» Written task: Beginning with the line that holds "G54D69*X554921Y180886D03*" in the data below, give again every line through the one that holds "G54D68*X542500Y270886D03*", exactly as written.

----------

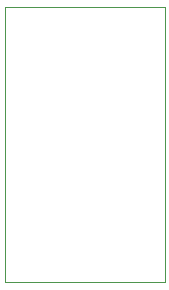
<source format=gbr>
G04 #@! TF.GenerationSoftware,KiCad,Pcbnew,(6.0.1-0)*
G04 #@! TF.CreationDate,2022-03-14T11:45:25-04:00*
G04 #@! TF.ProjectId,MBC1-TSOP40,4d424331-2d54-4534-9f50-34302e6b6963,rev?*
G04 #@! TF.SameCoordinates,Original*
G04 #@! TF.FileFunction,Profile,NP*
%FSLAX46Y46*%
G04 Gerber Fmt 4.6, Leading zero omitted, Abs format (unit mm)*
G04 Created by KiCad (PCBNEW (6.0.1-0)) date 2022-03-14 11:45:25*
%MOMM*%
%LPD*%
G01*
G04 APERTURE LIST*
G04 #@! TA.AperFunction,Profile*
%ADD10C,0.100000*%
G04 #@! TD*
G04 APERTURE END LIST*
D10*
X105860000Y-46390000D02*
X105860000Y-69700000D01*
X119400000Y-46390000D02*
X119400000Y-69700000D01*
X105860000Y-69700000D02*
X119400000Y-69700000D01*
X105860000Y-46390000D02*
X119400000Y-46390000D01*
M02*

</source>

----------

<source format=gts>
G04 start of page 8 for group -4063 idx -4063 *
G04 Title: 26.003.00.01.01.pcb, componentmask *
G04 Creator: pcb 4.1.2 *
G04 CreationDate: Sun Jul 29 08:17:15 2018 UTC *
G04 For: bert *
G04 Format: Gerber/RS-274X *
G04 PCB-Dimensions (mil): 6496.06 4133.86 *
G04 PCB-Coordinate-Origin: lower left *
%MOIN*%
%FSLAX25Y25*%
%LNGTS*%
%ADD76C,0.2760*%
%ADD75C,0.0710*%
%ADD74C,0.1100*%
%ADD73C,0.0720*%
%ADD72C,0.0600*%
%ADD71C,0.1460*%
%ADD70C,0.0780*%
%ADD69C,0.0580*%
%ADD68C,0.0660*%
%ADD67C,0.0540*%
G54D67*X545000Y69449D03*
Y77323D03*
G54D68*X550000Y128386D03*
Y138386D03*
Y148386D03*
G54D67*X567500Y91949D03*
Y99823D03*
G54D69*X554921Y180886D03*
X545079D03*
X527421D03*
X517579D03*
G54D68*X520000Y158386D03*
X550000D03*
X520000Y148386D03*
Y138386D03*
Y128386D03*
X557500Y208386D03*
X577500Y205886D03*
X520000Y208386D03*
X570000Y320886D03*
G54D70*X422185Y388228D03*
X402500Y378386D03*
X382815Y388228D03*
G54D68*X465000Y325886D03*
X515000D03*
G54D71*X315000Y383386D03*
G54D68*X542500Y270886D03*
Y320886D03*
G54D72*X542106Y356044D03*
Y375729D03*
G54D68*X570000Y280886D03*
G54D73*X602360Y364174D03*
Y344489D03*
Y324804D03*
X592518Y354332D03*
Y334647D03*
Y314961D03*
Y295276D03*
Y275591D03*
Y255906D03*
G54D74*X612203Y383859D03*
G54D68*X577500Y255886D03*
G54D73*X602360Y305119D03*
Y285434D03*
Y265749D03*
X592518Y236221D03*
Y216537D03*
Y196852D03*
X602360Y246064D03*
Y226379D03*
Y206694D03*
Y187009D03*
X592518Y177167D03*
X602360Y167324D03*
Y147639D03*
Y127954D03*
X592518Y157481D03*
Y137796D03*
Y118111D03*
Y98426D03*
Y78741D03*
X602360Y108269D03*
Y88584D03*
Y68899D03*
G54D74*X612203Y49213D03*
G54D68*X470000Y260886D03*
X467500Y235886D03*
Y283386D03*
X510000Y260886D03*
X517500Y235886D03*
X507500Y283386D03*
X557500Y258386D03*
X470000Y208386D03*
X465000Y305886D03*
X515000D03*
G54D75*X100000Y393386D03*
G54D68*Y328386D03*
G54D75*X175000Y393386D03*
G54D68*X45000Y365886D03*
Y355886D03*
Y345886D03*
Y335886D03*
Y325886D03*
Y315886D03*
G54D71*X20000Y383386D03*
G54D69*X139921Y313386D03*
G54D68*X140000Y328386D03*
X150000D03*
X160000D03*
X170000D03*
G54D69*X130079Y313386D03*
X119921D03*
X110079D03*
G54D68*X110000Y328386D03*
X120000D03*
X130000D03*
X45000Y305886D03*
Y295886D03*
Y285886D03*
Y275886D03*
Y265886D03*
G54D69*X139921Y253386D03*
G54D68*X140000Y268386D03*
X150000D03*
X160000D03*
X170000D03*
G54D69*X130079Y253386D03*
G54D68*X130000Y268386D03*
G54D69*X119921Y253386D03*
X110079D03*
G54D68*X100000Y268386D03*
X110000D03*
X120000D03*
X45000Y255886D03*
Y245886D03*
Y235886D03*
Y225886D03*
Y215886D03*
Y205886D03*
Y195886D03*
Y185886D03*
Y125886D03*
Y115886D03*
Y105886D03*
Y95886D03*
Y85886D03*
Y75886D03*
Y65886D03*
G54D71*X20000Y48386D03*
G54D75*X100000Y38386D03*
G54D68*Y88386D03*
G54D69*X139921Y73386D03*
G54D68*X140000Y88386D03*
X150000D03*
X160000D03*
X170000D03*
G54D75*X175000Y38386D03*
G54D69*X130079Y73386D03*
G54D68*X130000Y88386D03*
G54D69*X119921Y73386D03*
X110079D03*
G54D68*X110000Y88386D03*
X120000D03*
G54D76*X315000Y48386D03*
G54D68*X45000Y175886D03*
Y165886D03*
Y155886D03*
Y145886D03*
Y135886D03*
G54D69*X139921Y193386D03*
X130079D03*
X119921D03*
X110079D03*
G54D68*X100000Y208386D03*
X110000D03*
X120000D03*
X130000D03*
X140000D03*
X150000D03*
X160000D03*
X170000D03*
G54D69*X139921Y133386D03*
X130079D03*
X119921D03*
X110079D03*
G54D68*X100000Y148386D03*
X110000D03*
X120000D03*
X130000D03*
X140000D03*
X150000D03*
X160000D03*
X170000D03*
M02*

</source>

----------

» Solution below:
G54D69*X554921Y180886D03*
X545079D03*
X527421D03*
X517579D03*
G54D68*X520000Y158386D03*
X550000D03*
X520000Y148386D03*
Y138386D03*
Y128386D03*
X557500Y208386D03*
X577500Y205886D03*
X520000Y208386D03*
X570000Y320886D03*
G54D70*X422185Y388228D03*
X402500Y378386D03*
X382815Y388228D03*
G54D68*X465000Y325886D03*
X515000D03*
G54D71*X315000Y383386D03*
G54D68*X542500Y270886D03*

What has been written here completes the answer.